I am programming in JAVA for my current program with the problem.
I have to parse a big .rdf file(XML format) which is 1.60 GB in size, and then insert the parsed data to mysql localhost server.
After googling, I decided to use SAX parser in my code. Many sites encouraged using SAX parser over DOM parser, saying that SAX parser is much faster than DOM parser.
However, when I executed my code which uses SAX parser, I found out that my program executes so slow.
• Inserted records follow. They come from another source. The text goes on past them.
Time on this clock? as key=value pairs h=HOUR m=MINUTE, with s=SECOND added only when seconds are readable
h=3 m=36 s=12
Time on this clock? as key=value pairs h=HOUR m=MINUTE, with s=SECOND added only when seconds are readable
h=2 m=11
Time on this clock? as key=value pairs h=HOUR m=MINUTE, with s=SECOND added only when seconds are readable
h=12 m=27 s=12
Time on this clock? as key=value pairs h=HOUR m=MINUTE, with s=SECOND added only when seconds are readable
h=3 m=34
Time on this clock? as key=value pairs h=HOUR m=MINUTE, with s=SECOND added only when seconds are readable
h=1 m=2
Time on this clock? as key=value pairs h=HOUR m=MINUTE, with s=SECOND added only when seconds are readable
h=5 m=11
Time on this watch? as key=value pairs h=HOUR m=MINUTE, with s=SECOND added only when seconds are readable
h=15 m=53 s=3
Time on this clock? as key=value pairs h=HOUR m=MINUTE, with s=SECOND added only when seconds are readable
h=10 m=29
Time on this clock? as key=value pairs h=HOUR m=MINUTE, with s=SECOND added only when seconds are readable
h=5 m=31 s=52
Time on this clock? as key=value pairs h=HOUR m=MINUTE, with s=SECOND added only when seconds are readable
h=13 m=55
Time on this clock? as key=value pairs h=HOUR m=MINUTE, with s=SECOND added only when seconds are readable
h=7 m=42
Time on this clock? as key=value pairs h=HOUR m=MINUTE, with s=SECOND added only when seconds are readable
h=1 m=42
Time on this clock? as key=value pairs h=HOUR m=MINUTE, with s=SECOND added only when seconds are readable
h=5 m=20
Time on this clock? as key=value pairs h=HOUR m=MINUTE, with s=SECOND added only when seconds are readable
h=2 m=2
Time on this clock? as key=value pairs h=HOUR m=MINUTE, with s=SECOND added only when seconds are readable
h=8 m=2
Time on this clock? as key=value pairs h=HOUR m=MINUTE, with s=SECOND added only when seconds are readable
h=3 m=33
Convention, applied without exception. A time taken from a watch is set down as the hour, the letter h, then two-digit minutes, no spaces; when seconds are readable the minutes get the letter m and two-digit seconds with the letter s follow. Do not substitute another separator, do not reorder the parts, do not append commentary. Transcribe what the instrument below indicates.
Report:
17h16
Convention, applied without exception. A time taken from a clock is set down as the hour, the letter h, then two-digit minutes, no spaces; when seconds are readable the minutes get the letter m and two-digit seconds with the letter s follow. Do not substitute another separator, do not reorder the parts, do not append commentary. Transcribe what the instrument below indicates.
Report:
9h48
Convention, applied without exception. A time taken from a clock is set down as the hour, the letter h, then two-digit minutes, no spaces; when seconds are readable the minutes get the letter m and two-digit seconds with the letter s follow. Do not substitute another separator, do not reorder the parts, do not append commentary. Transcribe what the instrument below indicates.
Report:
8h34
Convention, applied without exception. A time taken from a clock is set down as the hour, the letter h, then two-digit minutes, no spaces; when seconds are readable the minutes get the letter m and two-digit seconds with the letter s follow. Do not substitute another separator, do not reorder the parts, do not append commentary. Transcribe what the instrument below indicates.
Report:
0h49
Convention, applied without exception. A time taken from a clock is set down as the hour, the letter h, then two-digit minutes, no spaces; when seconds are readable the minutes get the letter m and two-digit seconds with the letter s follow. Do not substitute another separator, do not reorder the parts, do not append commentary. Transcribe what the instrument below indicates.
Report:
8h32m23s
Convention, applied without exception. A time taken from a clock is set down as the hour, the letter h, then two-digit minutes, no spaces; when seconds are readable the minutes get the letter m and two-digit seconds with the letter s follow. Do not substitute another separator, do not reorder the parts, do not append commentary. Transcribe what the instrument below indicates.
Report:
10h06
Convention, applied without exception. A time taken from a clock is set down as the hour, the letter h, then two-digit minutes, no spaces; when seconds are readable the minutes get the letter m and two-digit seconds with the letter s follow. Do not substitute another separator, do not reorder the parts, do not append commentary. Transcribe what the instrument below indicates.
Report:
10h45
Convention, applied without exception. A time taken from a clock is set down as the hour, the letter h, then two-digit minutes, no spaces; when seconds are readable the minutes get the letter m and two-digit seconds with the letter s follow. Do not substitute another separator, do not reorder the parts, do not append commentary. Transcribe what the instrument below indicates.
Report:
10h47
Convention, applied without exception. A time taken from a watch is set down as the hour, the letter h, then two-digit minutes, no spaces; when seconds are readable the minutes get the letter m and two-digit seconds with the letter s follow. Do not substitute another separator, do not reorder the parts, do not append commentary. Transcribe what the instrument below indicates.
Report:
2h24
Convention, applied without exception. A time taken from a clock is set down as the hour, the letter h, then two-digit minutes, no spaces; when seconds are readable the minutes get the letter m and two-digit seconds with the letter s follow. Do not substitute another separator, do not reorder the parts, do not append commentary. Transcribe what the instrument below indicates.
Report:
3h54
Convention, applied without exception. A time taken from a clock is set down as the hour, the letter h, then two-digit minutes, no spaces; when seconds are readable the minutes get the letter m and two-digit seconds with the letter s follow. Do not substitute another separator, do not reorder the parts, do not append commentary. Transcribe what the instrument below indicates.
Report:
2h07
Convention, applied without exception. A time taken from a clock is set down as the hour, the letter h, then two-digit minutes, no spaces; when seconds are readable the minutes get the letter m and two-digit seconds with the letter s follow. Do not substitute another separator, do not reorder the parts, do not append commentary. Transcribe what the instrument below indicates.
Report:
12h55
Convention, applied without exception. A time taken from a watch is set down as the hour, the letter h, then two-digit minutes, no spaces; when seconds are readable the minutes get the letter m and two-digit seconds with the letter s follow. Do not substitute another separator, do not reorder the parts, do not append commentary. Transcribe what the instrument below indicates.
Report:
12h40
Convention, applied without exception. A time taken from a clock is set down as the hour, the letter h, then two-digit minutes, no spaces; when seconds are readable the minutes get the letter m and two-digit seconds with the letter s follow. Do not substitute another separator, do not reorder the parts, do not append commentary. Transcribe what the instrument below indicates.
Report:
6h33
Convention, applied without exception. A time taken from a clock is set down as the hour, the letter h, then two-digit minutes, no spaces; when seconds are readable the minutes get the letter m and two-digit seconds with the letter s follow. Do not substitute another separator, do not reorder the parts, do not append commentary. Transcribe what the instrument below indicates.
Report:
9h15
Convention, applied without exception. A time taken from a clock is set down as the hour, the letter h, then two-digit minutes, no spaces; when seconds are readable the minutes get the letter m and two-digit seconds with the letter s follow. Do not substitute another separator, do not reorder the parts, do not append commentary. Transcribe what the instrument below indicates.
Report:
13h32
One senior in my lab told me that the slow speed issue might have occurred from file I/O process.
In the code of 'javax.xml.parsers.SAXParser.class', 'InputStream' is used for file input, which could make the job slow compared to using 'Scanner' class or 'BufferedReader' class.
My question is.. 1. Are SAX parsers good for parsing large-scale xml documents?
My program took 10 minutes to parse a 14MB sample file and insert data
to mysql localhost.
Actually, another senior in my lab who made a similar program
as mine but using DOM parser parses the 1.60GB xml file and saves data
in an hour.
- How can I use 'BufferedReader' instead of using 'InputStream', while using the SAX parser library?
This is my first question asking to stackoverflow, so any kinds of advices would be thankful and helpful. Thank you for reading.
Added part after receiving initial feedbacks I should have uploaded my code to clarify my problem, I apologize for it..
package xml_parse;
import javax.xml.parsers.SAXParser;
import javax.xml.parsers.SAXParserFactory;
import org.xml.sax.Attributes;
import org.xml.sax.SAXException;
import org.xml.sax.helpers.DefaultHandler;
import java.sql.Connection;
import java.sql.DriverManager;
import java.sql.ResultSet;
import java.sql.SQLException;
import java.io.BufferedInputStream;
import java.io.BufferedOutputStream;
import java.io.FileInputStream;
import java.io.FileOutputStream;
public class Readxml extends DefaultHandler {
Connection con = null;
String[] chunk; // to check /A/, /B/, /C/ kind of stuff.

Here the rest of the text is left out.